WORK ITEM —
Output the entire listing that follows verbatim.

GIVEN MATERIAL —
-- -- --

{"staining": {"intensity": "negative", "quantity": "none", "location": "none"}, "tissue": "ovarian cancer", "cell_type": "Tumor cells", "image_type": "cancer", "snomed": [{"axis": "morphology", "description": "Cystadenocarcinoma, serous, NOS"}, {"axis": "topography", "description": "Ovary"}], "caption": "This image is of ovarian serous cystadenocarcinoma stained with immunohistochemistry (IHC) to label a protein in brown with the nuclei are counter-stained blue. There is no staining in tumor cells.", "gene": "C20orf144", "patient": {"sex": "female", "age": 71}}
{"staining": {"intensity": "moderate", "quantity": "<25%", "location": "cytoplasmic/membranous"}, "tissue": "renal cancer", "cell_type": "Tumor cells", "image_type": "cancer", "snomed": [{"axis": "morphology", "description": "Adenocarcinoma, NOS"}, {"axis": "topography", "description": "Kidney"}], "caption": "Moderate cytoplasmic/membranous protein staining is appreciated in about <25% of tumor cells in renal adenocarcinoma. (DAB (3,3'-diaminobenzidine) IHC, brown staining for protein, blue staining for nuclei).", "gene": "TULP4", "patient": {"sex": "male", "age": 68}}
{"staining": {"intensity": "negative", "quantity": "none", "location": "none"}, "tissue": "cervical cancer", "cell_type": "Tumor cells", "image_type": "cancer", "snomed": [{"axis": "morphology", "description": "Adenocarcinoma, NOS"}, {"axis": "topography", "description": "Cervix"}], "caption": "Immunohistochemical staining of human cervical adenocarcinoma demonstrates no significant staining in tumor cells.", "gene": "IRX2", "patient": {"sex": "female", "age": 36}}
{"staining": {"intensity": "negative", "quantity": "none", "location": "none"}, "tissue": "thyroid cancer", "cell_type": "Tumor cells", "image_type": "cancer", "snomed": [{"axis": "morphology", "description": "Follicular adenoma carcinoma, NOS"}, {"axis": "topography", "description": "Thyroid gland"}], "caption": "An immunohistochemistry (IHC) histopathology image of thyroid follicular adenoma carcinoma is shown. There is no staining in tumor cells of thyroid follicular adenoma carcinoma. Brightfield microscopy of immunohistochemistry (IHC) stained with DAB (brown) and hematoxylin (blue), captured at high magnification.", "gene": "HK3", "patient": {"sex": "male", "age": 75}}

-- -- --

ANSWER BOX —
{"staining": {"intensity": "negative", "quantity": "none", "location": "none"}, "tissue": "ovarian cancer", "cell_type": "Tumor cells", "image_type": "cancer", "snomed": [{"axis": "morphology", "description": "Cystadenocarcinoma, serous, NOS"}, {"axis": "topography", "description": "Ovary"}], "caption": "This image is of ovarian serous cystadenocarcinoma stained with immunohistochemistry (IHC) to label a protein in brown with the nuclei are counter-stained blue. There is no staining in tumor cells.", "gene": "C20orf144", "patient": {"sex": "female", "age": 71}}
{"staining": {"intensity": "moderate", "quantity": "<25%", "location": "cytoplasmic/membranous"}, "tissue": "renal cancer", "cell_type": "Tumor cells", "image_type": "cancer", "snomed": [{"axis": "morphology", "description": "Adenocarcinoma, NOS"}, {"axis": "topography", "description": "Kidney"}], "caption": "Moderate cytoplasmic/membranous protein staining is appreciated in about <25% of tumor cells in renal adenocarcinoma. (DAB (3,3'-diaminobenzidine) IHC, brown staining for protein, blue staining for nuclei).", "gene": "TULP4", "patient": {"sex": "male", "age": 68}}
{"staining": {"intensity": "negative", "quantity": "none", "location": "none"}, "tissue": "cervical cancer", "cell_type": "Tumor cells", "image_type": "cancer", "snomed": [{"axis": "morphology", "description": "Adenocarcinoma, NOS"}, {"axis": "topography", "description": "Cervix"}], "caption": "Immunohistochemical staining of human cervical adenocarcinoma demonstrates no significant staining in tumor cells.", "gene": "IRX2", "patient": {"sex": "female", "age": 36}}
{"staining": {"intensity": "negative", "quantity": "none", "location": "none"}, "tissue": "thyroid cancer", "cell_type": "Tumor cells", "image_type": "cancer", "snomed": [{"axis": "morphology", "description": "Follicular adenoma carcinoma, NOS"}, {"axis": "topography", "description": "Thyroid gland"}], "caption": "An immunohistochemistry (IHC) histopathology image of thyroid follicular adenoma carcinoma is shown. There is no staining in tumor cells of thyroid follicular adenoma carcinoma. Brightfield microscopy of immunohistochemistry (IHC) stained with DAB (brown) and hematoxylin (blue), captured at high magnification.", "gene": "HK3", "patient": {"sex": "male", "age": 75}}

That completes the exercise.